Adrian Lyne Is Making Cinema Horny Again With ‘Deep Water’

We’re in a period of American where it’s often argued that eroticism in film seems to be on a decline. Do you agree?

Well, people say that stuff. I mean, I don’t really think too much about generalizations like that really. They always talk about eroticism like it’s a commodity or something. I think it’s just part of your relationship, part of my relationship. I’ve always liked movies that are about you or me, where the public can put their feet in the shoes of the actors and live a bizarre relationship through them, rather than their own. That’s what’s fun to me, really. I can appreciate Dune, or Matrix, or whatever, but I don’t particularly want to make them. I think it’s more fun when it’s close to home, and you’re seeing how much you can push people.

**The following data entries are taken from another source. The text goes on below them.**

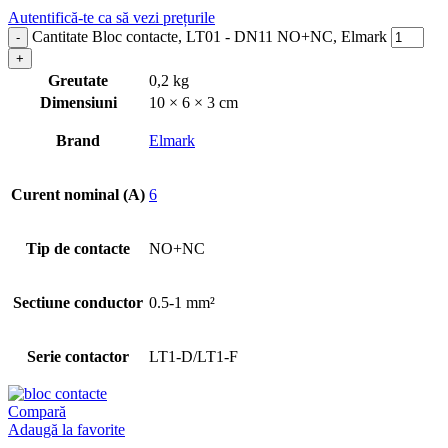
Autentifică-te ca să vezi prețurile
Cantitate Bloc contacte, LT01 - DN11 NO+NC, Elmark
Greutate
0,2 kg
Dimensiuni
10 × 6 × 3 cm
Brand
Elmark
Curent nominal (A)
6
Tip de contacte
NO+NC
Sectiune conductor
0.5-1 mm²
Serie contactor
LT1-D/LT1-F
Compară
Adaugă la favorite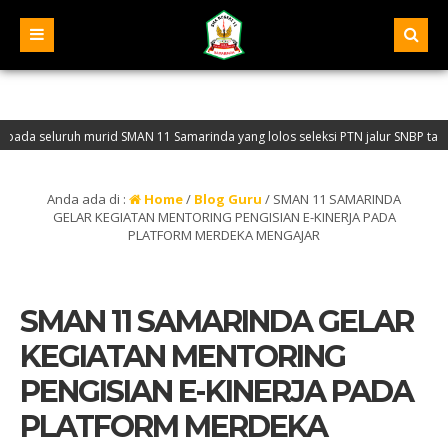
eluruh murid SMAN 11 Samarinda yang lolos seleksi PTN jalur SNBP tahun 2026
 Website Resmi SMA Negeri 11 Samarinda – NPSN : 30401068 – Akreditasi “A” – A
Anda ada di :
Home
/
Blog Guru
/
SMAN 11 SAMARINDA
GELAR KEGIATAN MENTORING PENGISIAN E-KINERJA PADA
PLATFORM MERDEKA MENGAJAR
SMAN 11 SAMARINDA GELAR
KEGIATAN MENTORING
PENGISIAN E-KINERJA PADA
PLATFORM MERDEKA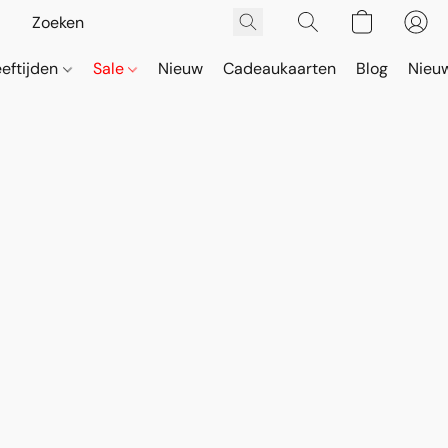
eeftijden
Sale
Nieuw
Cadeaukaarten
Blog
Nieuw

Is there a point, though, where it’s crazy to you to think that movies like Fatal Attraction or Flashdance were the biggest grossing hits of that year to nowadays, where it seems like the adult drama is being squeezed out of the mainstream?

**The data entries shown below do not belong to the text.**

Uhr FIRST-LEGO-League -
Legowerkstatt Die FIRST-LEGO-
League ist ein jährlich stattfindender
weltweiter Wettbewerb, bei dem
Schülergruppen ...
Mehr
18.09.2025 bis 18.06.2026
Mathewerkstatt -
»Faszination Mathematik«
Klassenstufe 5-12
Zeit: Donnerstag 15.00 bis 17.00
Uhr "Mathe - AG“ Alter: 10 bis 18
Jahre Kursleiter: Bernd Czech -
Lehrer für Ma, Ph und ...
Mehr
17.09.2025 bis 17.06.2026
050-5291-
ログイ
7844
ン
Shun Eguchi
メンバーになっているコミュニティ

I think it’s a pity, really. I mean, I would never now get the money I got—it wasn’t very expensive, but I wouldn’t get that sort of money to make Fatal Attraction now. I mean, I wouldn’t get it made [at all]], I’m sure I wouldn’t get it made.

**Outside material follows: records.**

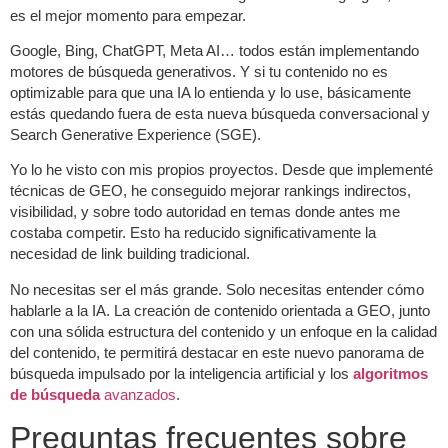
es el mejor momento para empezar.
Google, Bing, ChatGPT, Meta AI… todos están implementando
motores de búsqueda generativos. Y si tu contenido no es
optimizable para que una IA lo entienda y lo use, básicamente
estás quedando fuera de esta nueva búsqueda conversacional y
Search Generative Experience (SGE)
.
Yo lo he visto con mis propios proyectos. Desde que implementé
técnicas de GEO, he conseguido mejorar rankings indirectos,
visibilidad, y sobre todo autoridad en temas donde antes me
costaba competir. Esto ha reducido significativamente la
necesidad de
link building
tradicional.
No necesitas ser el más grande. Solo necesitas entender cómo
hablarle a la IA. La creación de contenido orientada a GEO, junto
con una sólida estructura del contenido y un enfoque en la calidad
del contenido, te permitirá destacar en este nuevo panorama de
búsqueda impulsado por la inteligencia artificial y los
algoritmos
de búsqueda
avanzados
.
Preguntas frecuentes sobre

I’ve seen you say elsewhere that it gets frustrating when the only takeaway from your films is the sex. What’s the takeaway that you’d rather viewers have?

I think the important thing is that they don’t forget it. The important thing is that they argue about it, disagree about it. I like making films where people disagree, because it creates discussion. For example, I did a film called Jacob’s Ladder. It’s the film I’m most proud of, I think. But it was a movie at the time when it came out, nobody understood a word of it. Now, it’s a movie that people talk about a lot, and there was a remake of it. It’s a movie actually that needed a couple of viewings to make you understand it, really. So, I love that. I like it when they haven’t forgotten your movie by dinner, and they’re still talking about it. They don’t have to agree, as long as it inspires discussion.

One filmmaker whose work I feel has a kinship with yours is Paul Verhoeven.

A lot of the films I like most were actually his European ones, his Dutch films. There’s a marvelous movie called Spetters, you should see that—funny title. I like his work. I like Paul Thomas Anderson a lot. I like this guy Sorrentino—Have you seen Hand of God? It’s the best movie of the year, really.

Jacob’s Ladder is the movie you’re most proud of, but is that your overall favorite movie of yours?

Yeah, maybe. I’m proud of this one, I have to say. I watched it a lot, and I don’t get tired of it. I like it because it’s complicated because you’re thrown around a little bit, I like it because it’s unusual.

Did this inspire you to ramp things up and make some more films soon?

Oh, yeah. I’ll have to do my next one a lot quicker than I did last time.